Plain carbon steel is steel that includes only carbon elements as alloying elements inside it. But there can be other elements inside the plain carbon steels such as 0.4% of manganese and lesser amounts of other elements.

According to the iron-carbon phase diagram, plain carbon steels are included cementite+ferrite microstructure. These cementite particles are distributed along with the ferrite microstructure that they act as obstacles to dislocation motions in the material. This is a very important phenomenon to obtain strength in steel. So if we add much more carbon alloying elements, the strength of steel will be much higher because these obstacles are created in the microstructure of the steel.

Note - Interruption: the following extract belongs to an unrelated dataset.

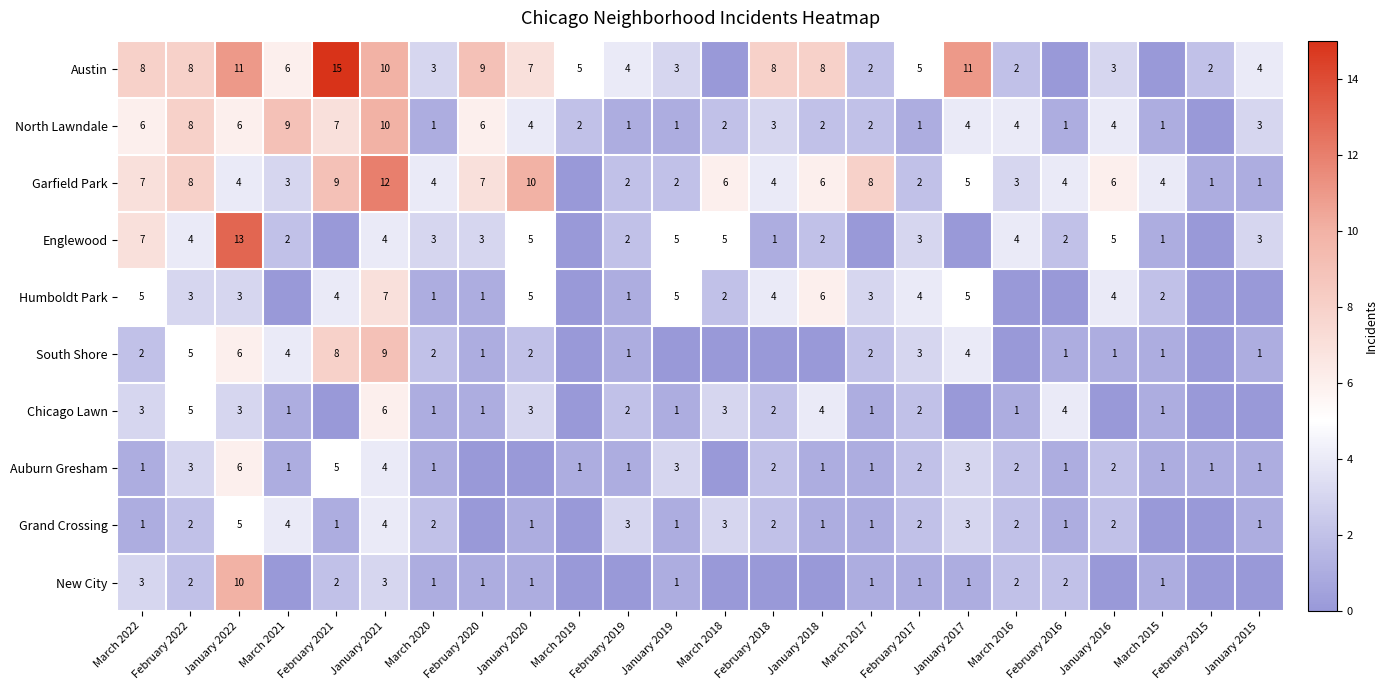

What is the difference between the highest and lowest values at March 2020?

3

How Is The Designation Of Plain Carbon Steels?

If we take a look at the designation of plain carbon steels, it is very easy. According to the AISI and SAE, the designation of plain carbon steels is in the form of 10XX. 10 means, this element is plain carbon steel and the XX is the carbon content inside the material. For example 1030 means, plain carbon steel that includes 0.3% of carbon as an alloying element.

How Is The Classification Of Plain Carbon Steels?

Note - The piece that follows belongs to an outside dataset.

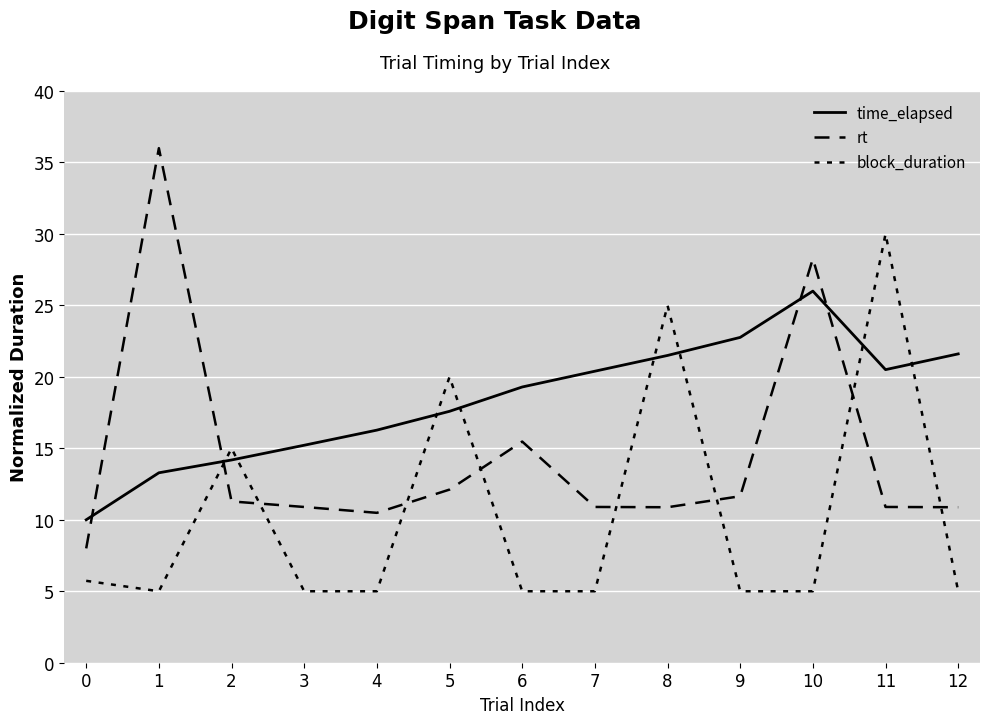

True or false: block_duration and time_elapsed intersect in this chart.

True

Carbon content, hardness, and tensile strength graph of plain carbon steels(Fundamentals of modern manufacturing).
  • Low Carbon Steels: This type of plain carbon steel includes less than 0.2% of carbon. And this type of low-carbon steel is the most widely used steel in the industry. Railroad rails, sheet metal parts, automotive sheet metal parts, etc. are generally produced with Low Carbon Steel. If an application does not need strength, low carbon steel can be a very good candidate for it.
  • Medium Carbon Steels: This type of plain carbon steel includes 0.3-0.5% of carbon inside them. Applications of medium carbon steels that need some strength bigger than low carbon steels such as machinery components, crankshafts, etc.
  • High Carbon Steels: 0.5% or higher carbon content that they are including. If stiffness, hardness, and strength are important in an application, high carbon steels can be a very good candidate for it. Wear-resistant parts, cutting tools, springs are examples of the application of high carbon steels.

Conclusion

As you understand above if the carbon content in steels increases, hardness and strength increase. But the ductility decreases.